Soil Physics-Informed Neural Networks to Estimate Bimodal Soil Hydraulic
Properties
Abstract
Pedotransfer functions (PTFs) are widely used to estimate soil hydraulic
properties (SHPs) from easily measurable characteristics. However, most
existing PTFs rely on unimodal hydraulic models, which fail to
accurately represent the bimodal SHPs caused by soil structure common in
field conditions. In this study, we developed new PTFs using two bimodal
soil hydraulic models and introduced soil physics-informed neural
networks (SPINN) to embed the models into PTF training. The results
showed that the new PTFs effectively captured bimodality in hydraulic
conductivity curves, achieving an RMSE of 0.578 in the test set,
compared to 0.709 for unimodal models. The PTFs also improved soil water
retention curve (SWRC) predictions but struggled with bimodal SWRCs for
some samples, likely due to the limited number of bimodal SWRCs in the
dataset. An independent dataset evaluation revealed that the RMSE for
hydraulic conductivity predicted by the new PTFs was approximately
one-third of that of classic PTFs. This underscores the significant role
of soil structure in SHPs, which classic PTFs fail to capture.
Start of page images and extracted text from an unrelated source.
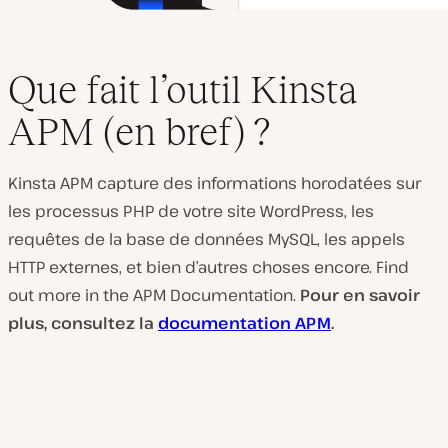
Que fait l’outil Kinsta
APM (en bref) ?
Kinsta APM capture des informations horodatées sur
les processus PHP de votre site WordPress, les
requêtes de la base de données MySQL, les appels
HTTP externes, et bien d’autres choses encore. Find
out more in the APM Documentation.
Pour en savoir
plus, consultez la
documentation APM
.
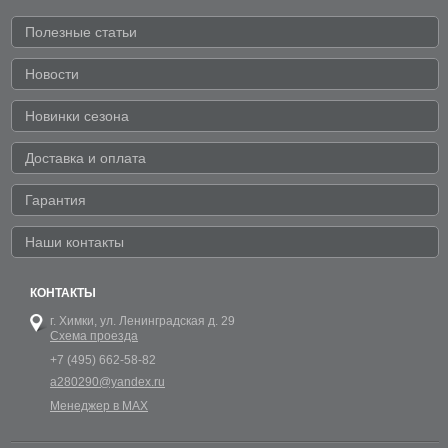
Полезные статьи
Новости
Новинки сезона
Доставка и оплата
Гарантия
Наши контакты
КОНТАКТЫ
г. Химки,
ул. Ленинградская д. 29
Схема проезда
+7 (495) 662-58-82
a280290@yandex.ru
Менеджер в MAX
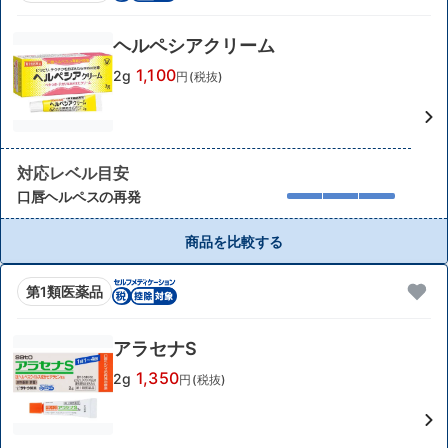
ヘルペシアクリーム
1,100
2g
円(税抜)
対応レベル目安
口唇ヘルペスの再発
商品を比較する
第1類医薬品
アラセナS
1,350
2g
円(税抜)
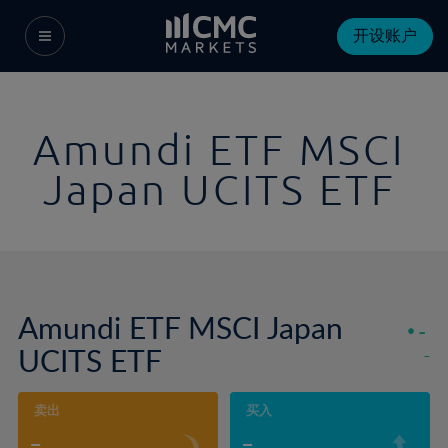
开设账户
Amundi ETF MSCI
Japan UCITS ETF
Amundi ETF MSCI Japan
-
UCITS ETF
-
卖出
买入
-
-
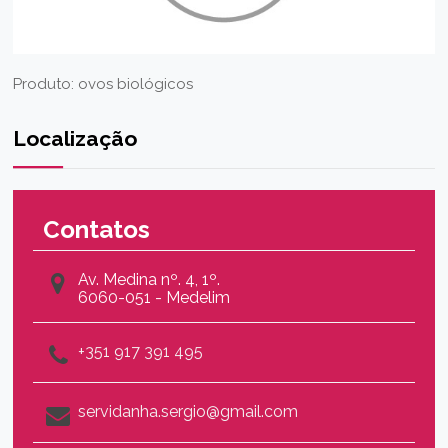
Produto: ovos biológicos
Localização
Contatos
Av. Medina nº. 4, 1º.
6060-051 - Medelim
+351 917 391 495
servidanha.sergio@gmail.com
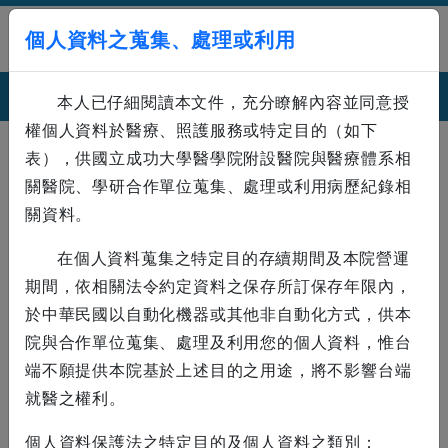
:::
English
|
回首頁
|
預約領藥
|
健康存摺
|
服務信箱
|
個人資料之蒐集、處理或利用
網站導覽
成大醫院
本人已仔細閱讀本文件，充分瞭解內容並同意授
權個人資料於醫療、照護服務或特定目的（如下
初診掛號申請單
:::
表），供國立成功大學醫學院附設醫院與醫療體系相
關醫院、學研合作單位蒐集、處理或利用病歷紀錄相
關資料。
在個人資料蒐集之特定目的存續期間及本院營運
性別
期間，依相關法令約定資料之保存所訂保存年限內，
於中華民國以自動化機器或其他非自動化方式，供本
男
女
院與合作單位蒐集、處理及利用您的個人資料，惟台
姓名
端不願提供本院基於上述目的之用途，將不影響台端
就醫之權利。
出生日期
個人資料保護法之特定目的及個人資料之類別：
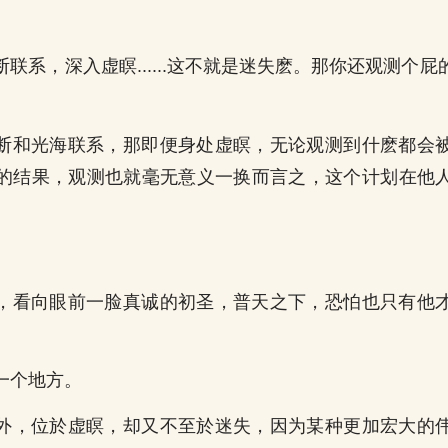
。
联系，深入虚瞑......这不就是迷失麽。那你还观测个
断和光海联系，那即便身处虚瞑，无论观测到什麽都会
的结果，观测也就毫无意义一换而言之，这个计划在他
」
，看向眼前一脸真诚的初圣，普天之下，恐怕也只有他
一个地方。
外，位於虚瞑，却又不至於迷失，因为某种更加宏大的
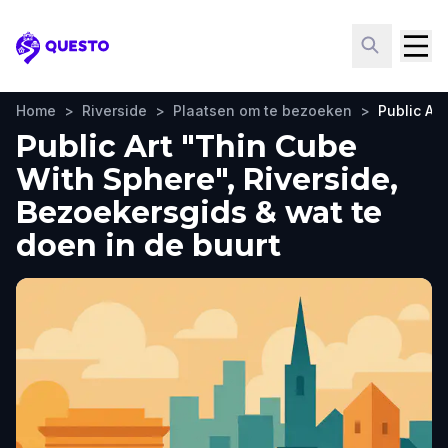
Questo
Home
>
Riverside
>
Plaatsen om te bezoeken
>
Public Ar
Public Art "Thin Cube
With Sphere", Riverside,
Bezoekersgids & wat te
doen in de buurt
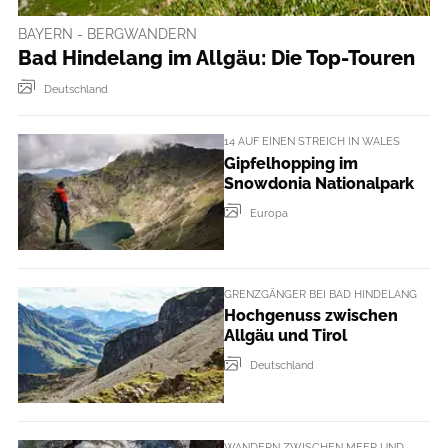
BAYERN - BERGWANDERN
Bad Hindelang im Allgäu: Die Top-Touren
Deutschland
14 AUF EINEN STREICH IN WALES
Gipfelhopping im
Snowdonia Nationalpark
Europa
GRENZGÄNGER BEI BAD HINDELANG
Hochgenuss zwischen
Allgäu und Tirol
Deutschland
WANDERN ZWISCHEN MEER UND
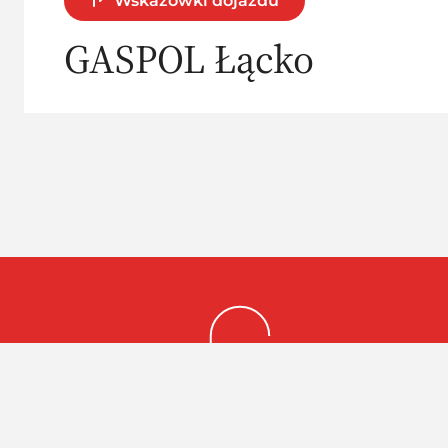
Wskazówki dojazdu
GASPOL Łącko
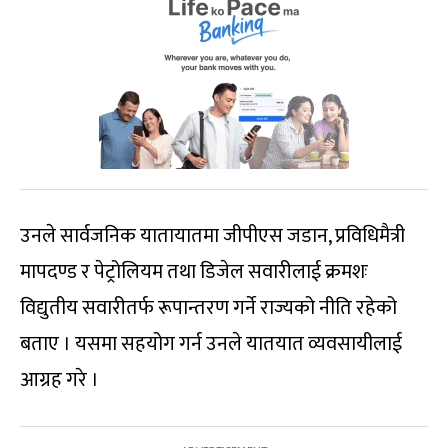
उनले सार्वजनिक यातायातमा जीपीएस जडान, प्रविधिमैत्री
मापदण्ड र पेट्रोलियम तथा डिजेल सवारीलाई क्रमशः
विद्युतीय सवारीतर्फ रूपान्तरण गर्ने राज्यको नीति रहेको
बताए । यसमा सहयोग गर्न उनले यातयात व्यवसायीलाई
आग्रह गरे ।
Additionally, PTFs developed using the SPINN method outperformed those
optimized fitted hydraulic parameters via machine learning, a common
approach in the literature. We also found that separate versus
simultaneous optimization of water retention and hydraulic conductivity
greatly affects PTF performance. Finally, we provided global 1
km-resolution maps of soil hydraulic parameters for the bimodal model.